The cooling of individual stocks is more pronounced, with monthly net purchases remaining at only $3.2 billion, a decrease of 71% from the beginning of the year. Roughly calculated based on the total net purchases minus the net purchases of individual stocks, the remaining approximately 9.8 billion US dollars have flowed into ETFs. This means that currently, about three-quarters of retail net purchases come from ETFs, and there are very few funds available to directly bet on individual stocks.
But the total transaction volume of individual investors has risen to a record high of $500 billion, doubling compared to mid-2024. Based on this data, for every $100 transaction generated, the resulting net buy is only about $2.6.
This indicates that although retail investors appear to trade every day, they quickly sell after buying, offsetting most of their buying with take profit, stop loss, position switching, or short-term operations. The account appears to be very active, but there are fewer and fewer new funds left in the market to bear long-term risks.
To put it simply, retail investors are currently more focused on short-term operations and are less willing to bear long-term risks. To put it another way, retail investors are starting to worry and fear.
I have written before that in the past few years, whenever there has been a significant adjustment in the index or technology stocks, retail investors usually quickly buy in, providing a stable layer of support to the market. Currently, retail investors are still buying at the bottom, but it seems that they are also selling their existing positions, leaving only a small portion of the net funds they used to have.
This way, even if the stock price rebounds after falling, it is more likely to become short-term trading, making it difficult to form a sustained capital push for several weeks.

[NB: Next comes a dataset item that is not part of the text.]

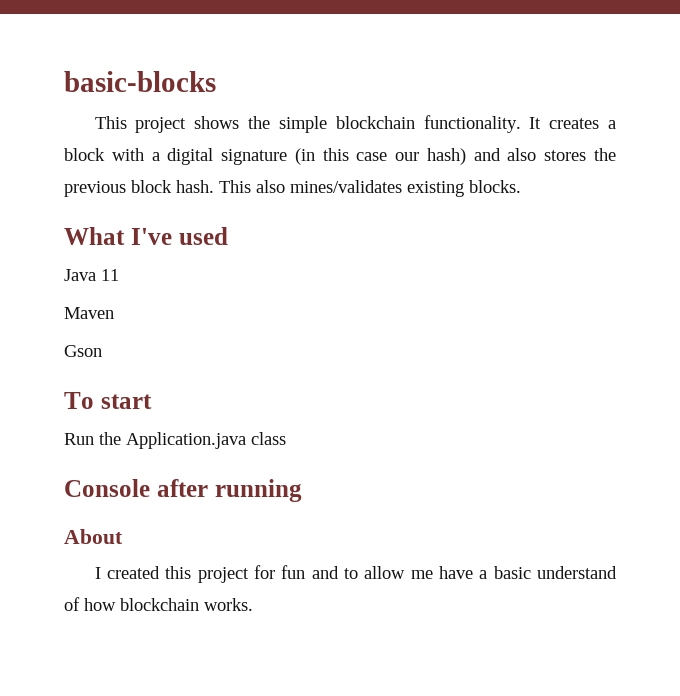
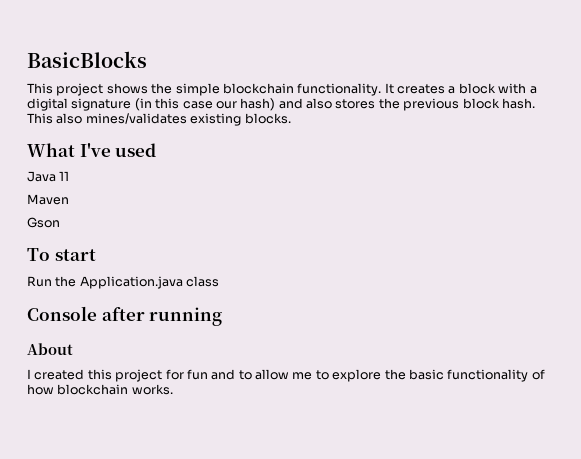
[64,71,216,92] basic-blocks -> [27,51,147,68] BasicBlocks
[438,566,618,579] have a basic understand -> [315,369,529,382] to explore the basic functionality

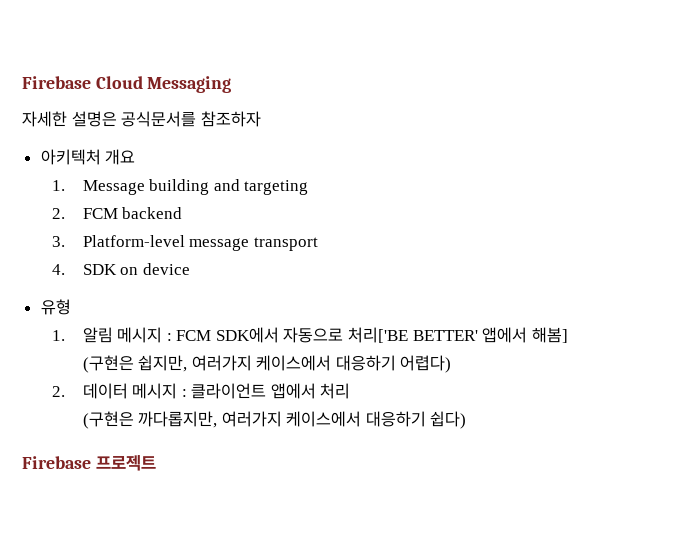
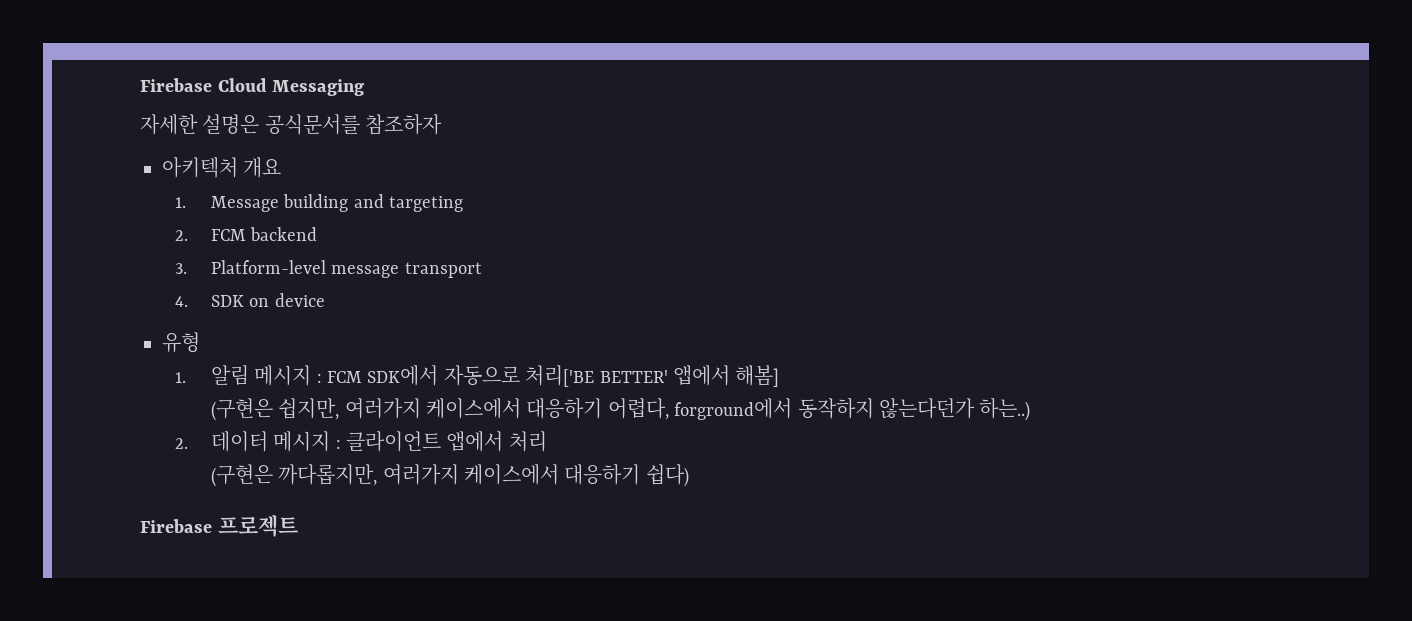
[400,355,452,373] 어렵다) -> [607,398,1031,421] 어렵다, forground에서 동작하지 않는다던가 하는..)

The net buying of a single stock decreased by 71%, indicating that retail investors' willingness to bear individual stock risks is also weakening. When financial reports fall short of expectations, valuations are too high, or institutions begin to reduce their holdings, popular technology stocks and high volatility stocks will receive less retail investment than in the past. Previously, when the market fell, it was likely to be quickly taken over by someone, but now it is more likely to experience a continuous decline, and after a rebound, there will also be a large number of selling orders.

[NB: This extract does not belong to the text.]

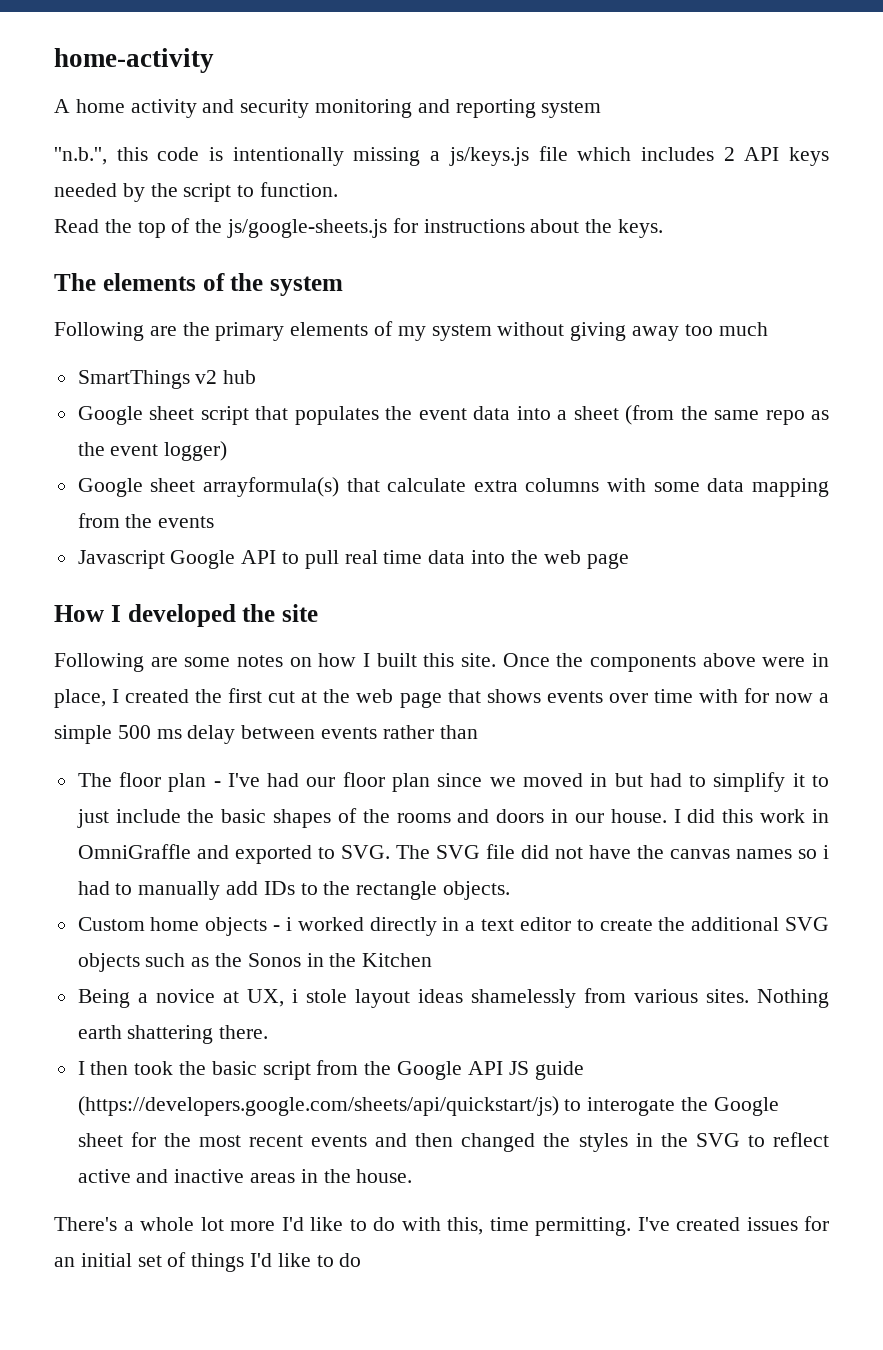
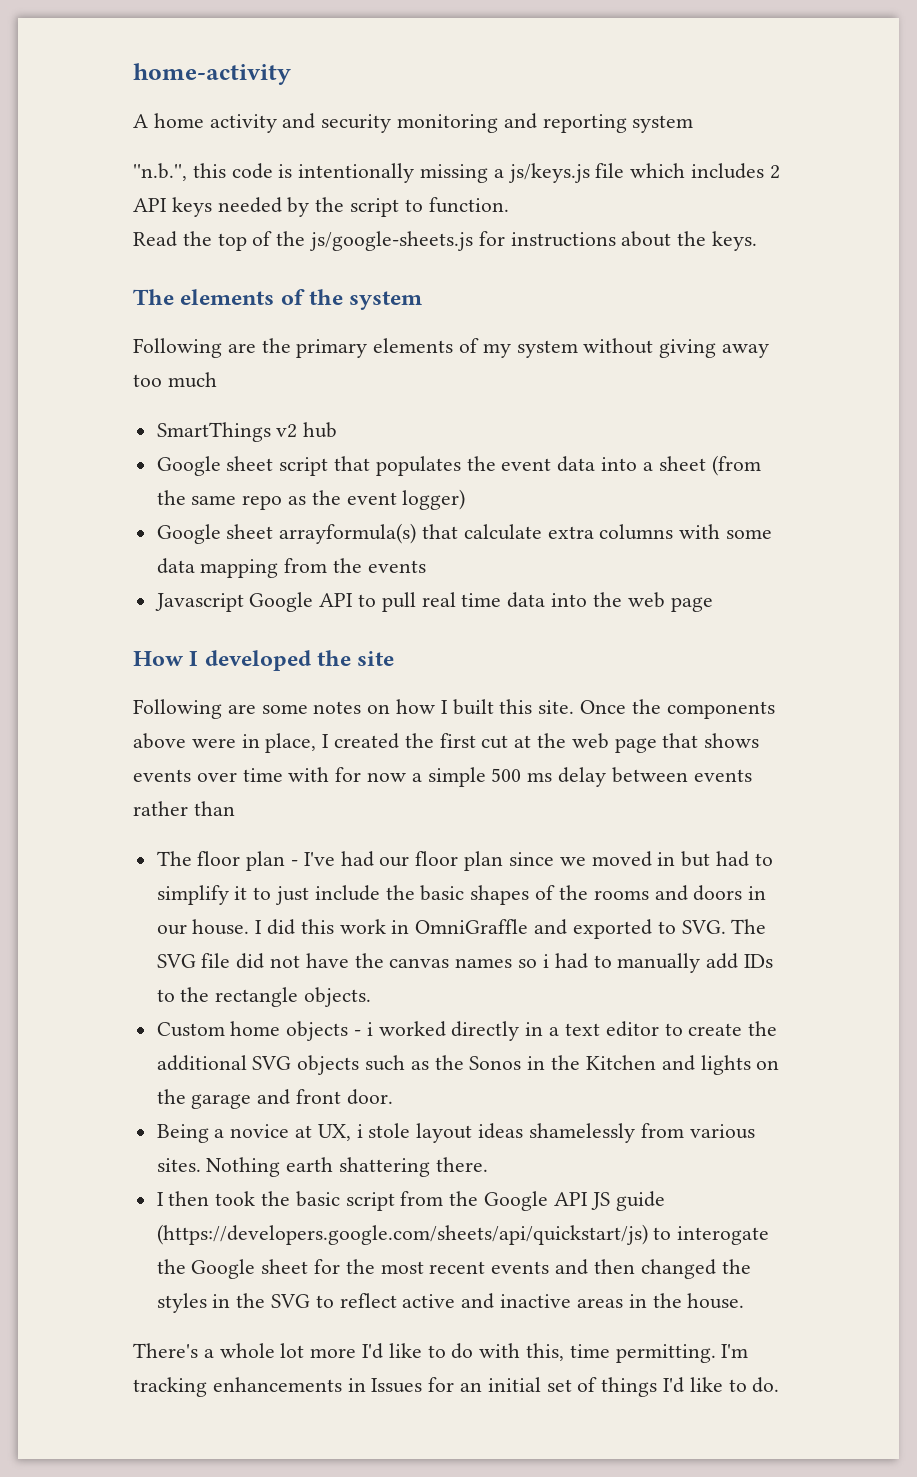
(433, 960) none -> [661,1055,780,1075] [156,1089,393,1109] and lights on the garage and front door.
[637,1217,798,1231] I've created issues -> [721,1344,749,1358] [133,1377,423,1397] I'm tracking enhancements in Issues
[339,1253,362,1267] do -> [752,1377,780,1393] do.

More funds are staying in ETFs, which also indicates that retail investors are reducing their bets on specific companies. But we still need to observe whether these fund flows have entered broad-based indices, industry ETFs, triple leverage, and single stock ETFs.
The increase in the proportion of broad-based ETFs indicates a decrease in risk appetite, while the increase in the proportion of leveraged ETFs suggests that market volatility may increase.
Of course, this set of data does not yet represent retail investors panicking and leaving, as the overall net buying is still positive and the total transaction volume is at a historical high. It only represents that retail investors have entered a high-frequency turnover stage from continuous increase in positions, and the new funds provided to the market are rapidly decreasing.
Retail investors have not completely exited the market, but are increasingly unwilling to keep their money in the market for the long term. The more lively the transaction, the lower the net buying, indicating that the patience and confidence of the funds are declining.